The Computer memory hierarchy looks like a pyramid structure which is used to describe the differences among memory types. It separates the computer storage based on hierarchy.
Level 0: CPU registers
Level 1: Cache memory
Level 2: Main memory or primary memory
Level 3: Magnetic disks or secondary memory
Level 4: Optical disks or magnetic types or tertiary Memory
In Memory Hierarchy the cost of memory, capacity is inversely proportional to speed. Here the devices are arranged in a manner Fast to slow, that is form register to Tertiary memory.
Let us discuss each level in detail:
Level-0 − Registers
The registers are present inside the CPU. As they are present inside the CPU, they have least access time. Registers are most expensive and smallest in size generally in kilobytes. They are implemented by using Flip-Flops.
Level-1 − Cache
Cache memory is used to store the segments of a program that are frequently accessed by the processor. It is expensive and smaller in size generally in Megabytes and is implemented by using static RAM.

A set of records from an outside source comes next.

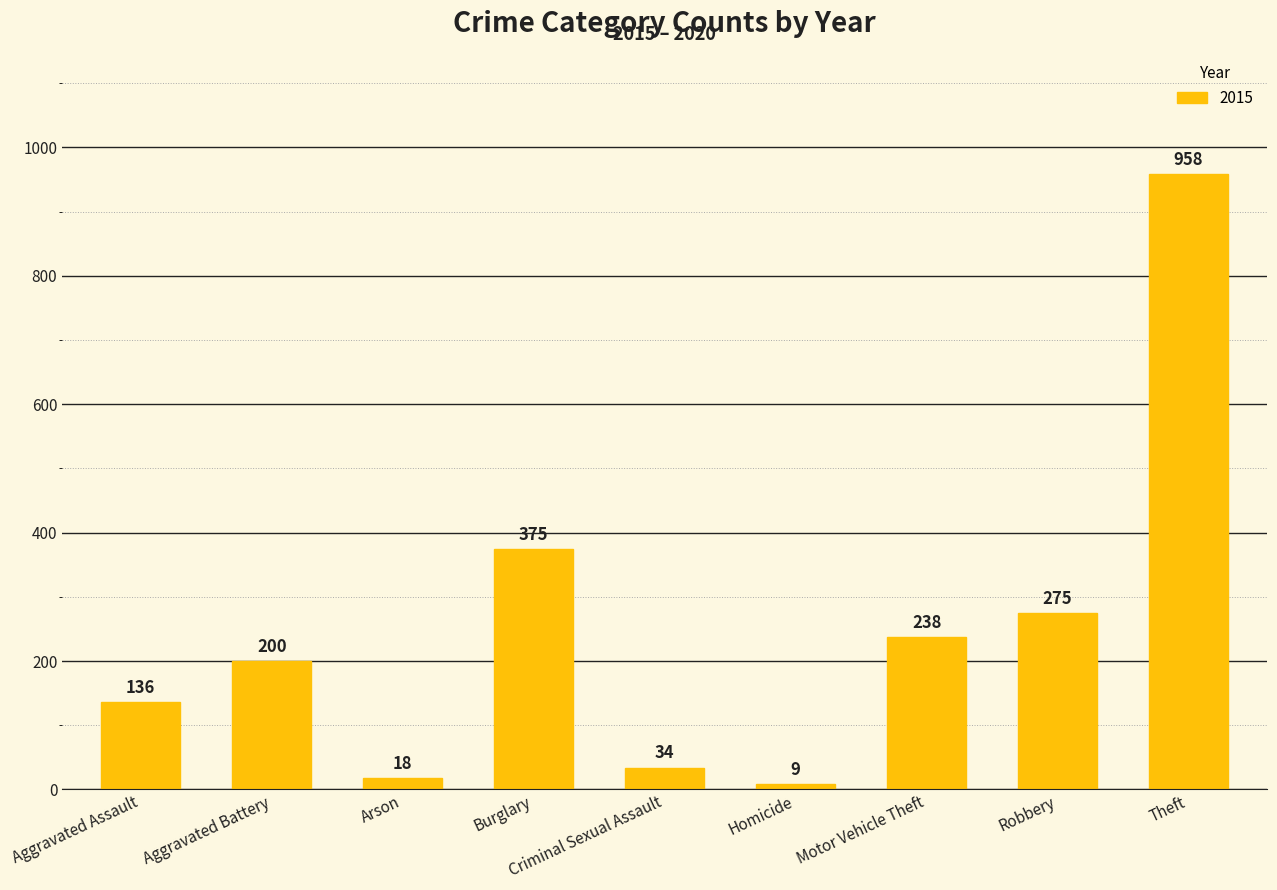

Where is the data nearest to the value 483?

Burglary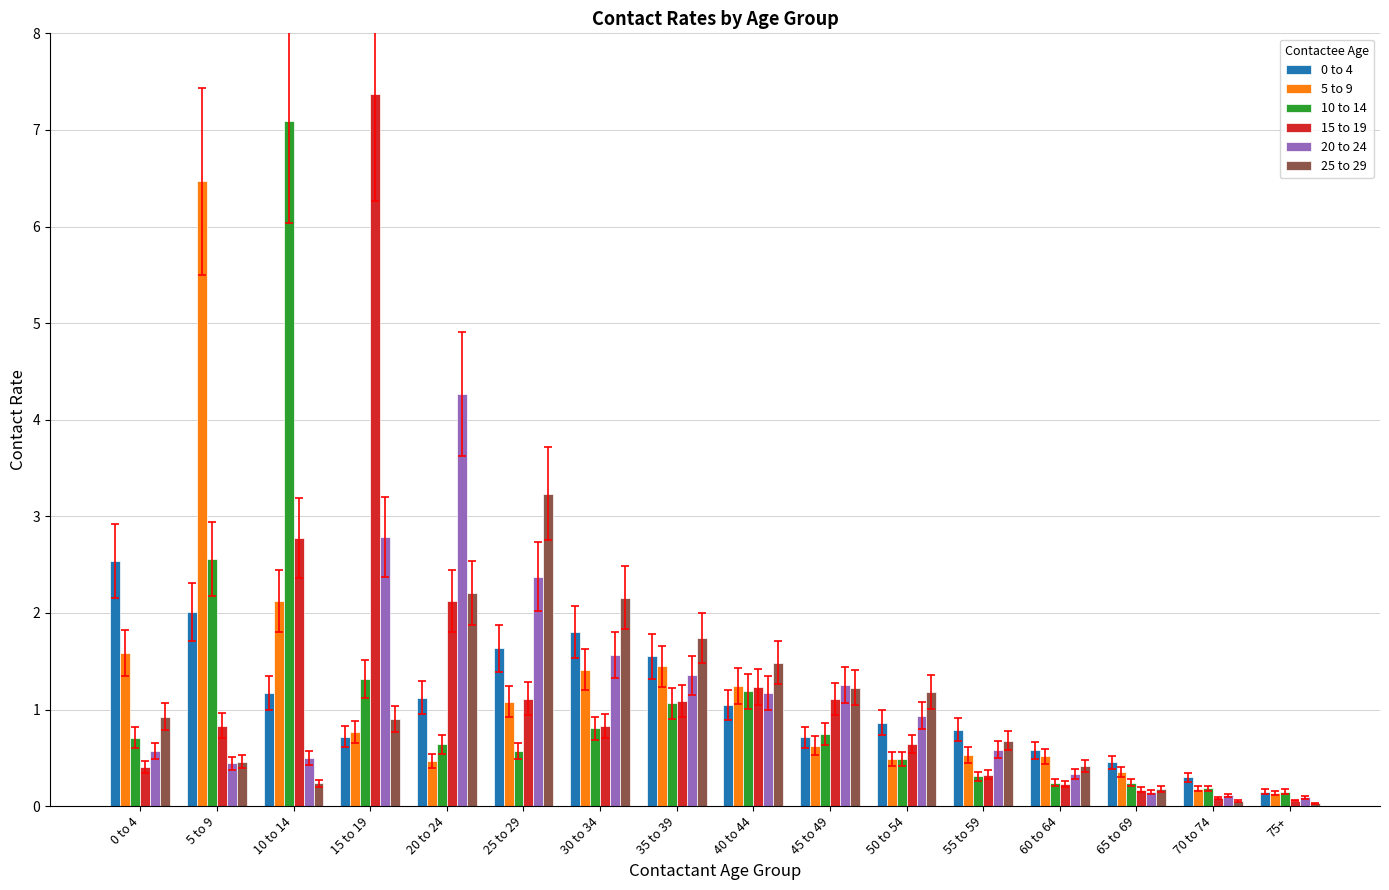

What is the total value across all series at 40 to 44?

7.4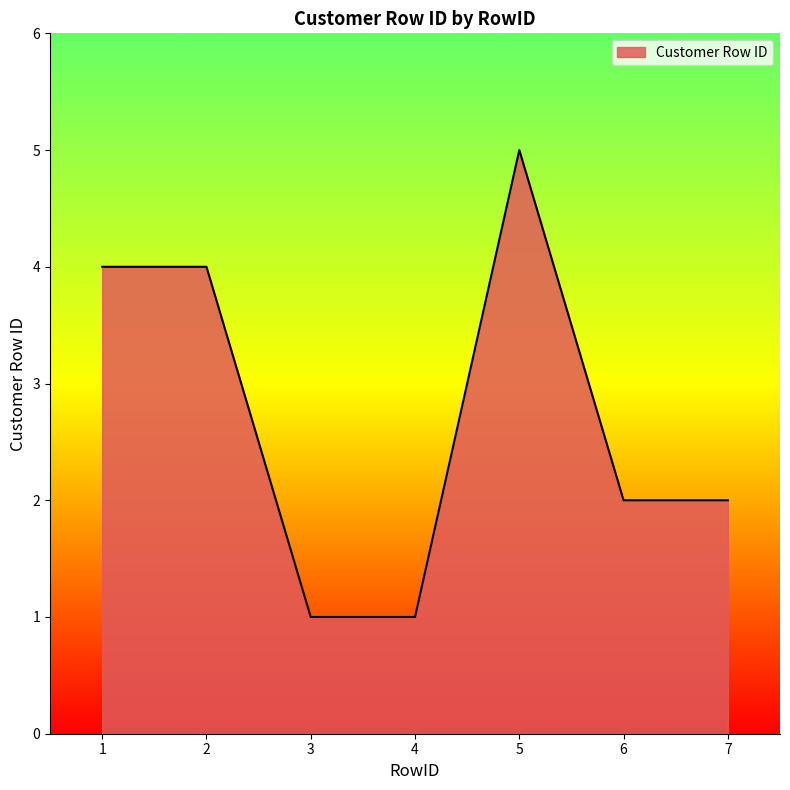

True or false: the data shows 4 at 2.

True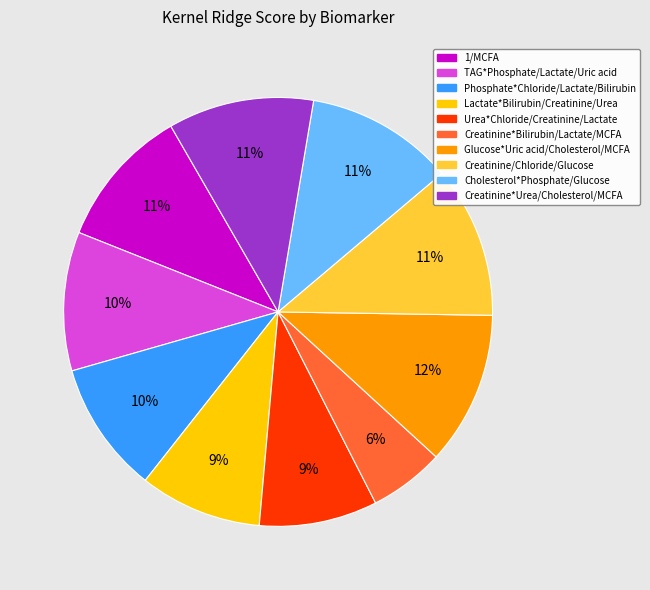

How many slices are in this pie chart?

10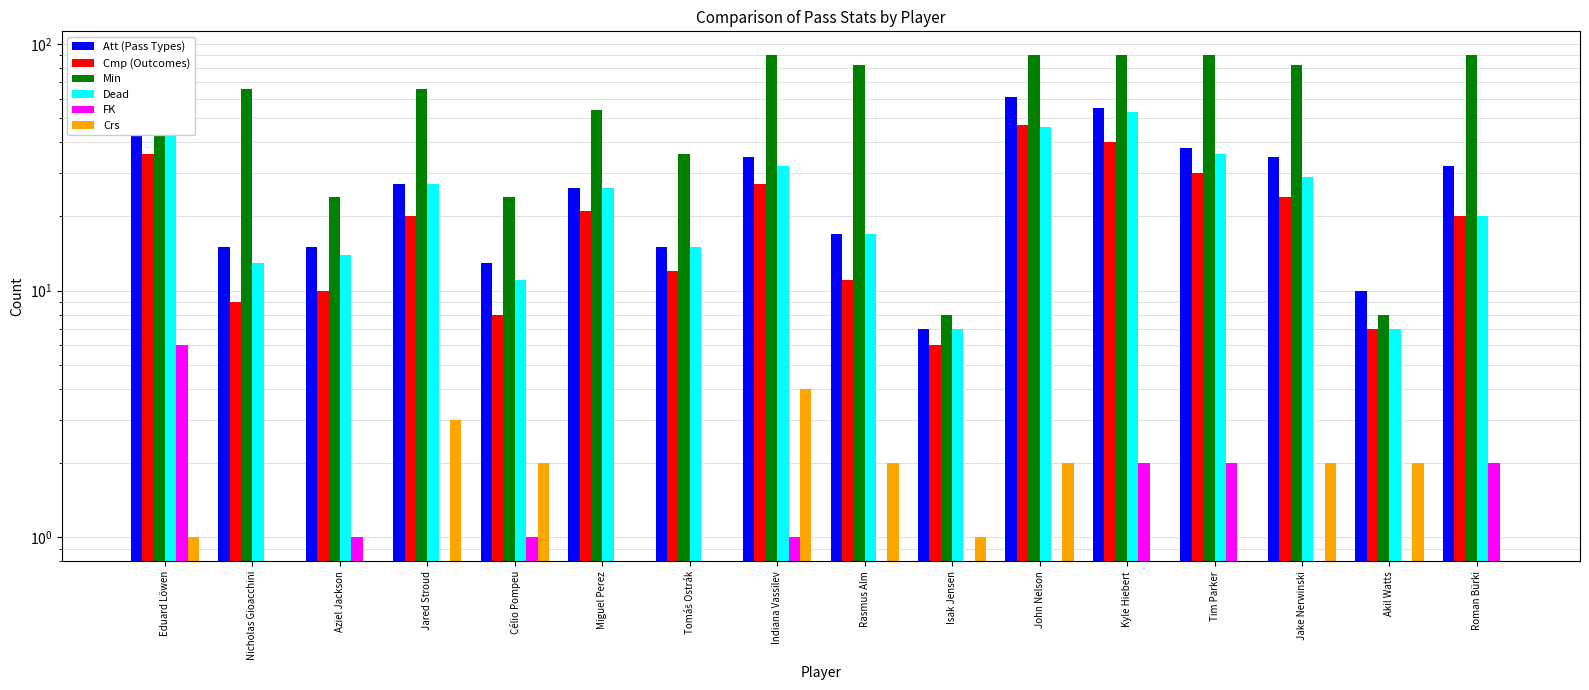

Is it true that Min equals 13 at Isak Jensen?

False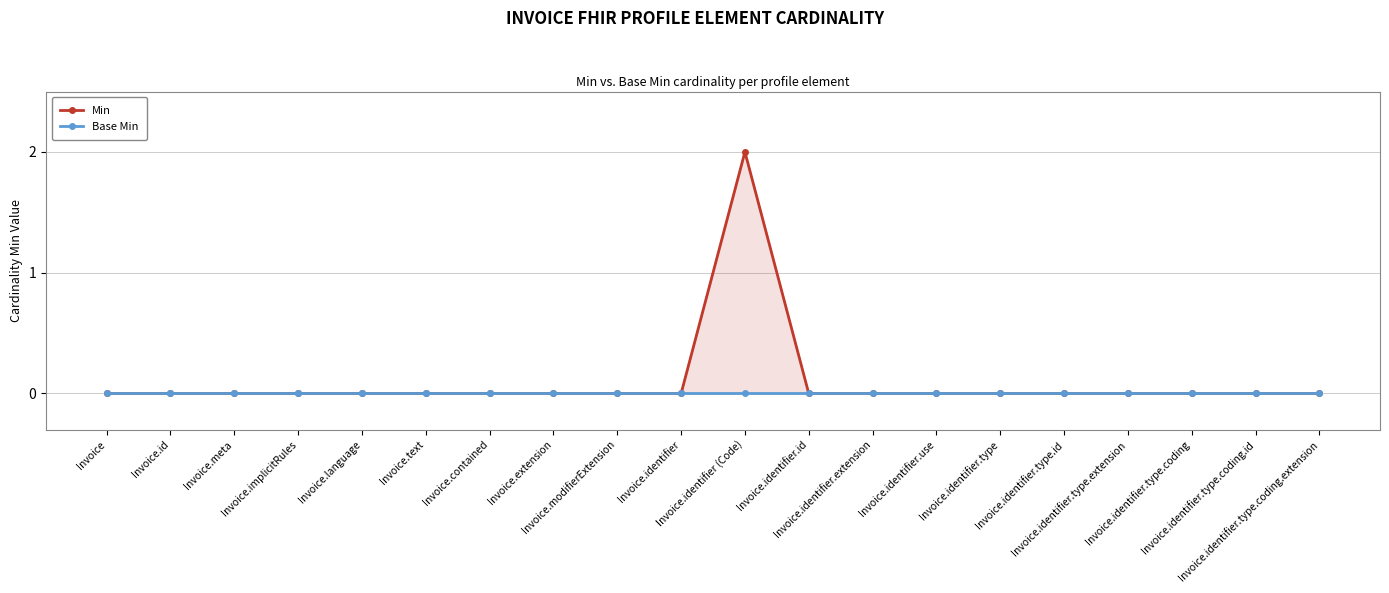

How many Min values are between 0 and 1?

19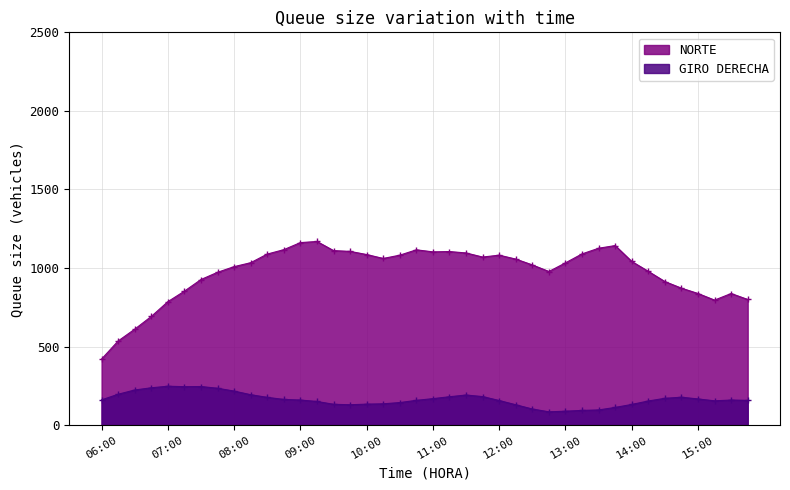

What are all the series names shown in the legend?

NORTE, GIRO DERECHA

Level-2 − Primary or Main Memory
It directly communicates with the CPU and with auxiliary memory devices through an I/O processor. Main memory is less expensive than cache memory and larger in size generally in Gigabytes. This memory is implemented by using dynamic RAM.
Level-3 − Secondary storage
Secondary storage devices like Magnetic Disk are present at level 3. They are used as backup storage. They are cheaper than main memory and larger in size generally in a few TB.
Level-4 − Tertiary storage
Tertiary storage devices like magnetic tape are present at level 4. They are used to store removable files and are the cheapest and largest in size (1-20 TB).
Let us see the memory levels in terms of size, access time, bandwidth.
| Level | Register | Cache | Primary memory | Secondary memory |
| Bandwidth | 4k to 32k MB/sec | 800 to 5k MB/sec | 400 to 2k MB/sec | 4 to 32 MB/sec |
| Size | Less than 1KB | Less than 4MB | Less than 2 GB | Greater than 2 GB |
| Access time | 2 to 5nsec | 3 to 10 nsec | 80 to 400 nsec | 5ms |
| Managed by | Compiler | Hardware | Operating system | OS or user |
Why memory Hierarchy is used in systems?
Memory hierarchy is arranging different kinds of storage present on a computing device based on speed of access. At the very top, the highest performing storage is CPU registers which are the fastest to read and write to. Next is cache memory followed by conventional DRAM memory, followed by disk storage with different levels of performance including SSD, optical and magnetic disk drives.
To bridge the processor memory performance gap, hardware designers are increasingly relying on memory at the top of the memory hierarchy to close / reduce the performance gap. This is done through increasingly larger cache hierarchies (which can be accessed by processors much faster), reducing the dependency on main memory which is slower.